# [PROMPT]
Below are the entries; return exactly the line with "6 Reproducciones" and every later line, without anything else.
* * *
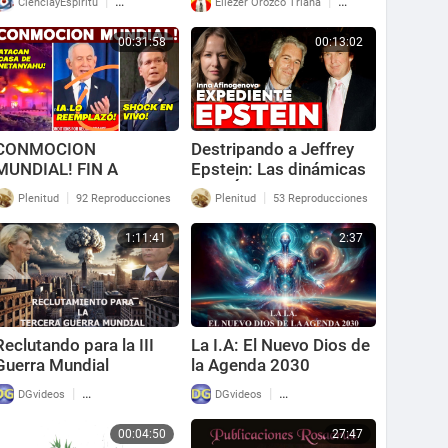
|
|
CienciayEspiritu
81 Reproducciones
Eliezer Orozco Triana
6 Reproducciones
HANTAVIRUS…
00:31:58
00:13:02
CONMOCION
Destripando a Jeffrey
MUNDIAL! FIN A
Epstein: Las dinámicas
NETANYAHU. IA LO
de la Élite Mundial
|
|
Plenitud
92 Reproducciones
Plenitud
53 Reproducciones
REEMPLAZA. LÍDERES
IRAN A LAS CALLES
1:11:41
2:37
Reclutando para la III
La I.A: El Nuevo Dios de
Guerra Mundial
la Agenda 2030
|
|
DGvideos
121 Reproducciones
DGvideos
134 Reproducciones
00:04:50
27:47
* * *
# [EXERCISE SOLUTION]
6 Reproducciones
HANTAVIRUS…
00:31:58
00:13:02
CONMOCION
Destripando a Jeffrey
MUNDIAL! FIN A
Epstein: Las dinámicas
NETANYAHU. IA LO
de la Élite Mundial
|
|
Plenitud
92 Reproducciones
Plenitud
53 Reproducciones
REEMPLAZA. LÍDERES
IRAN A LAS CALLES
1:11:41
2:37
Reclutando para la III
La I.A: El Nuevo Dios de
Guerra Mundial
la Agenda 2030
|
|
DGvideos
121 Reproducciones
DGvideos
134 Reproducciones
00:04:50
27:47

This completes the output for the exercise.